The city said the church is inappropriate because the land is zoned residential, although it abuts a shopping center on Powder Springs Street.

Anderson said the city has granted building permits to other churches in the five years since Covenant submitted its application and his church is being discriminated against. "The only religious groups that have difficulty in getting a permit is anyone that differs from the elite groups within the city," Anderson said.

He said that pattern goes back at least to 2004 when the city denied a building permit to the Georgia Brazilian Assembly of God, which wanted to build a church on South Marietta Parkway, and the church sued, saying the zoning ordinance violated federal law.

At the time Marietta’s zoning ordinance allowed religious institutions in residential zones but imposed a minimum lot size requirement of 5 acres. The law didn’t make the same requirement of nonreligious institutions.

After the Georgia Brazilian Assembly sued, Marietta changed the law. It eliminated the 5-acre minimum and replaced it with an ordinance that prohibits all religious institutions in a number of residential zoning districts, including the R-2 classification.

It’s under that 2004 rewritten law that the city has denied Covenant a building permit and, so far, has not processed its special use permit. City officials said Friday state law prevents them from processing a permit if it's in litigation.
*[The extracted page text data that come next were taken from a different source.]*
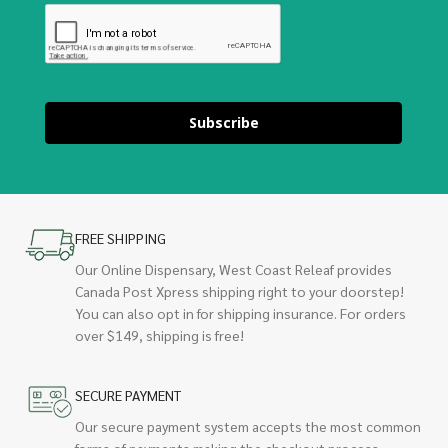
Subscribe
FREE SHIPPING
Our Online Dispensary, West Coast Releaf provides
Canada Post Xpress shipping right to your doorstep!
You can also opt in for shipping insurance. For orders
over $149, shipping is free!
SECURE PAYMENT
Our secure payment system accepts the most common
forms of payments making the checkout process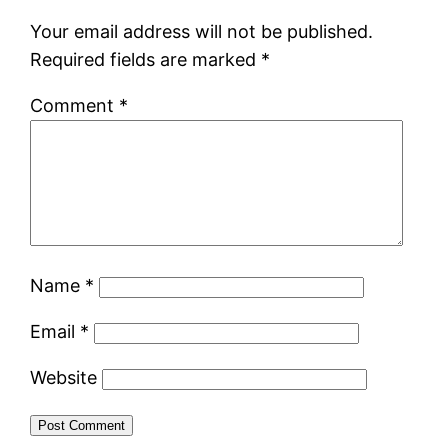
Your email address will not be published.
Required fields are marked
*
Comment
*
Name
*
Email
*
Website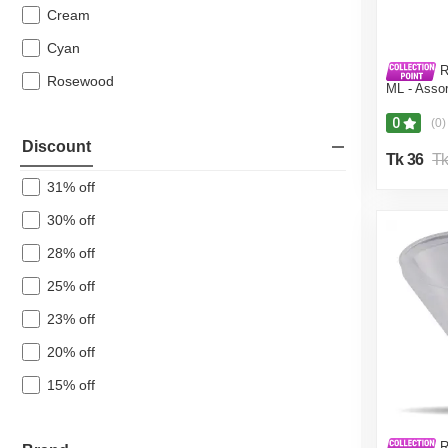
Cream
Paddle Bin
Cyan
Multipurpose Box
R
Hanger & Cloth Clip
Rosewood
ML - Asso
Washing Net
0
(0)
Stainless Steel
Discount
Tk 36
Tk
Other Houseware
31% off
Back To School
30% off
Furniture Big Saving Days
28% off
Home Safety
25% off
Agricultural
23% off
Bath Linen
20% off
15% off
R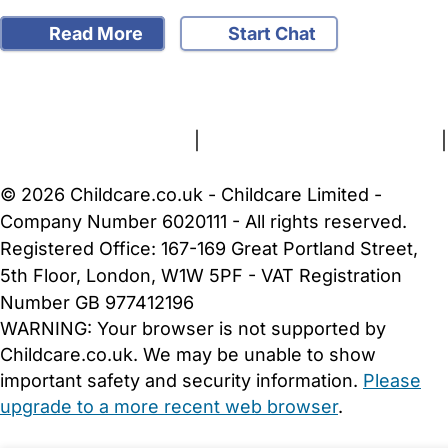
Read More
Start Chat
FAQs
Safety Centre
Help & Advice
Childcare Costs
About Us
Contact Us
News
Gold Membership
Terms and Conditions
|
Privacy and Cookies Policy
|
Cookie Settings
© 2026 Childcare.co.uk - Childcare Limited -
Company Number 6020111 - All rights reserved.
Registered Office: 167-169 Great Portland Street,
5th Floor, London, W1W 5PF - VAT Registration
Number GB 977412196
WARNING:
Your browser is not supported by
Childcare.co.uk. We may be unable to show
important safety and security information.
Please
upgrade to a more recent web browser
.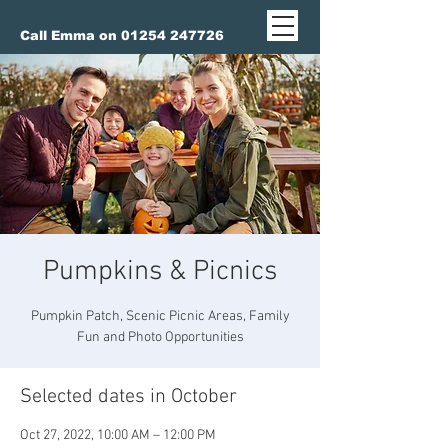
Call Emma on 01254 247726
Pumpkins & Picnics
Pumpkin Patch, Scenic Picnic Areas, Family
Fun and Photo Opportunities
Selected dates in October
Oct 27, 2022, 10:00 AM – 12:00 PM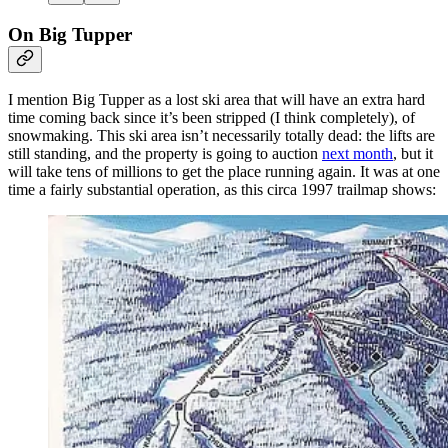
On Big Tupper
I mention Big Tupper as a lost ski area that will have an extra hard
time coming back since it’s been stripped (I think completely), of
snowmaking. This ski area isn’t necessarily totally dead: the lifts are
still standing, and the property is going to auction
next month
, but it
will take tens of millions to get the place running again. It was at one
time a fairly substantial operation, as this circa 1997 trailmap shows: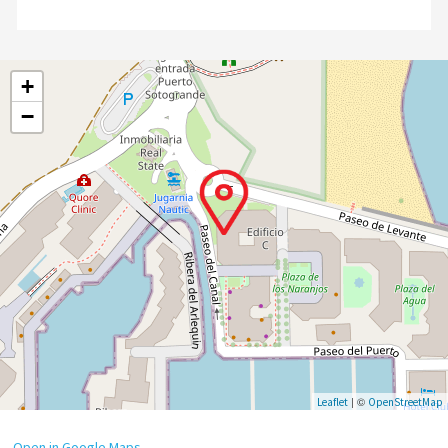
+
−
| ©
Leaflet
OpenStreetMap
Open in Google Maps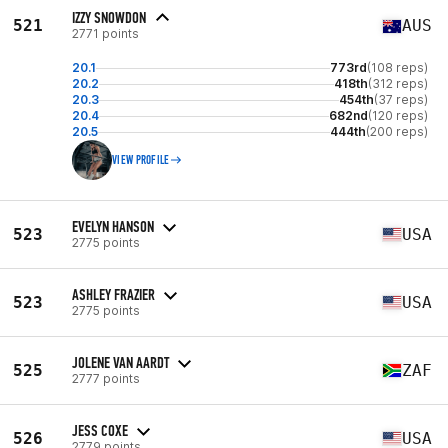
IZZY SNOWDON
521
AUS
2771 points
20.1
773rd
(108 reps)
20.2
418th
(312 reps)
20.3
454th
(37 reps)
20.4
682nd
(120 reps)
20.5
444th
(200 reps)
VIEW PROFILE
EVELYN HANSON
523
USA
2775 points
ASHLEY FRAZIER
523
USA
2775 points
JOLENE VAN AARDT
525
ZAF
2777 points
JESS COXE
526
USA
2779 points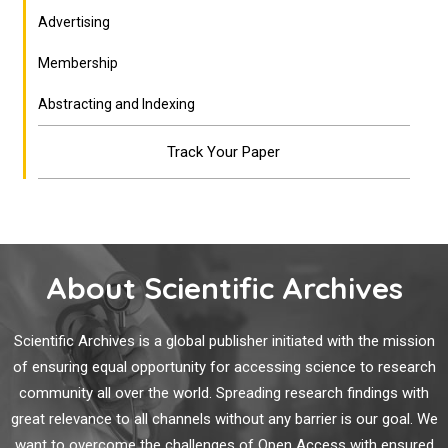
Advertising
Membership
Abstracting and Indexing
Track Your Paper
About Scientific Archives
Scientific Archives is a global publisher initiated with the mission
of ensuring equal opportunity for accessing science to research
community all over the world. Spreading research findings with
great relevance to all channels without any barrier is our goal. We
want to overcome the challenges of Open Access with ensured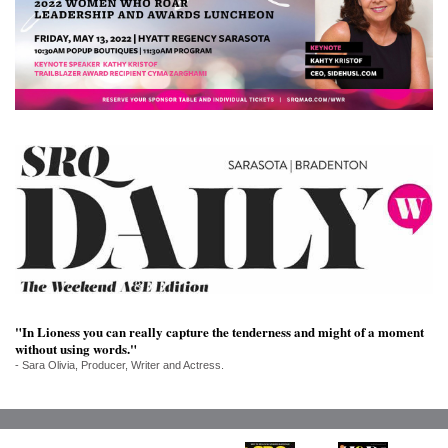
SRQ
DAILY
SRQ
VIDEOS
STORE
ARCHIVES
ABOUT
US
"In Lioness you can really capture the tenderness and might of a moment
without using words."
OUR
- Sara Olivia, Producer, Writer and Actress.
PUBLICATIONS
SRQ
In September the U.S. 11th Circuit Court of Appeals upheld a lower court ruling that the church has "no vested right" to a permit to build under the city's zoning ordinance.

The court did agree with the church that the city violated the Religious Land Use and Institutionalized Person’s Act in treating its application differently from other nonreligious organizations, and awarded the church $1 in damages.

The church is still deciding whether it will file an appeal, which is why the city says the litigation is still pending.

The long battle has been costly. In 2008 the church filed for Chapter 11 reorganization because of thousands in legal fees and a $42,000-a-month mortgage payment on land it can't build on.

"The city is quite aware of financial damages caused and are simply delaying long enough in hopes that we lose the property and [are] at an even greater disadvantage," Anderson said.